A downhearted looking woman sitting in bed Managing Stages of Divorce Grief in an effective way.

Learn more about how you can get on top of managing stages of divorce grief and push through to better days.

Managing the stages of divorce grief can be a challenge. Today, Divorce Coach Gaylen Cragin shares what you might expect and one thing you can do to help navigate these new feelings. Let’s get Gaylen’s take on this.

As a society, and individually, we typically don’t give the same emphasis and understanding to those that are grieving as a result of divorce. Regardless of the nuances of one’s personal story, the loss of a marriage is an ending of a familiar state and sense of security—which requires grief and mourning. While the grieving process can be different depending on the circumstances, the stages of grief are the same. They are: denial, anger, bargaining, depression and ultimately acceptance.
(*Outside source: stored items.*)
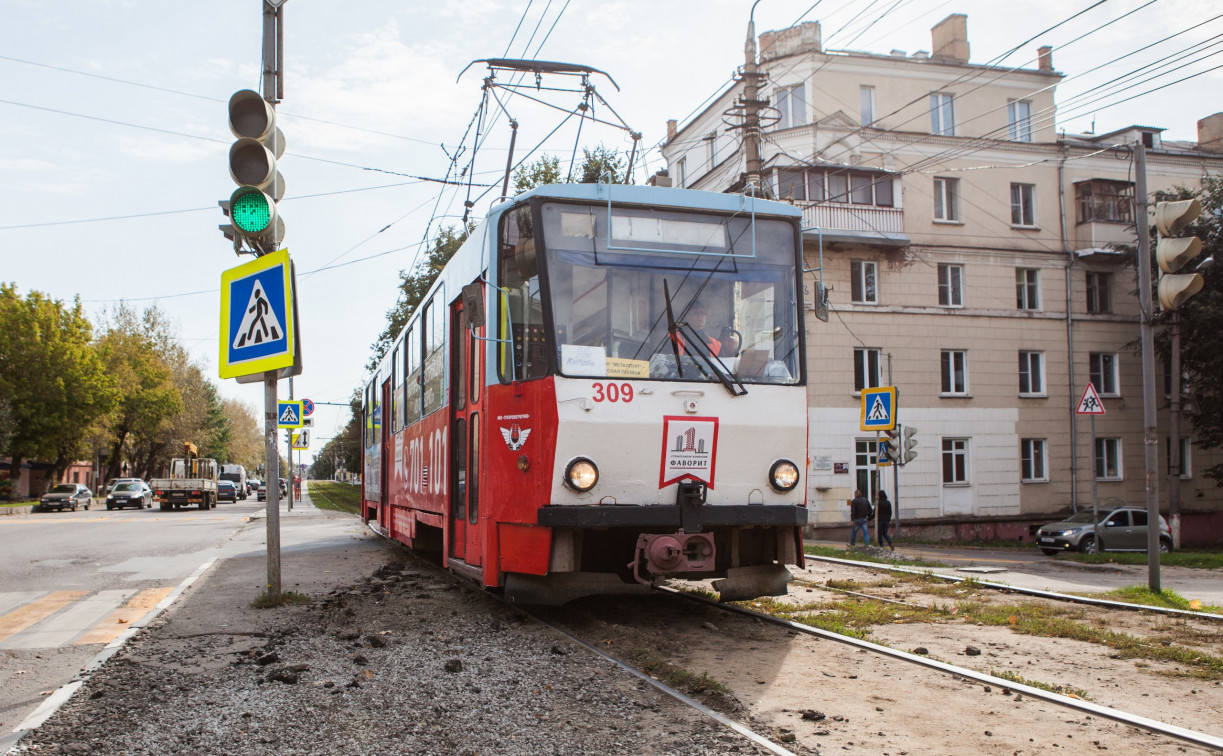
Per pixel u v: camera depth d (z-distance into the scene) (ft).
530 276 23.63
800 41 94.43
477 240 27.55
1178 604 31.42
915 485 92.17
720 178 99.45
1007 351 96.89
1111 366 101.71
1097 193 99.60
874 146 93.61
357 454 222.07
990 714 16.01
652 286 23.94
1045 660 21.04
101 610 28.63
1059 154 100.68
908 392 92.58
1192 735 14.44
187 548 53.42
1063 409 98.63
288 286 28.14
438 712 16.16
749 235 25.26
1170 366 102.83
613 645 21.81
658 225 24.43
Grief can show up in a variety of ways, which are not always obvious.
● Shock, Numbness, Denial, Disbelief, Disorganization, Confusion
● Anxiety, Pain, Fear, Anger, Hate, Blame, Rage, Jealousy, Vindictiveness, Bitterness
● Guilt, Regret, Self-Blame, Shame, Rejection, Worthlessness, Failure
● Sadness, Depression, Loneliness, Vulnerability
● Relief, Release, Happiness, Euphoria, Hope


Get comfortable with discomfort. We may want to run from our negative feelings but in order to fully grieve the loss we must feel ALL emotions. Otherwise, you can get stuck in the stages of grief. However, when you’ve reached acceptance, it’s normal to have waves of pain. Take time each day to focus on yourself and create healthy coping mechanisms.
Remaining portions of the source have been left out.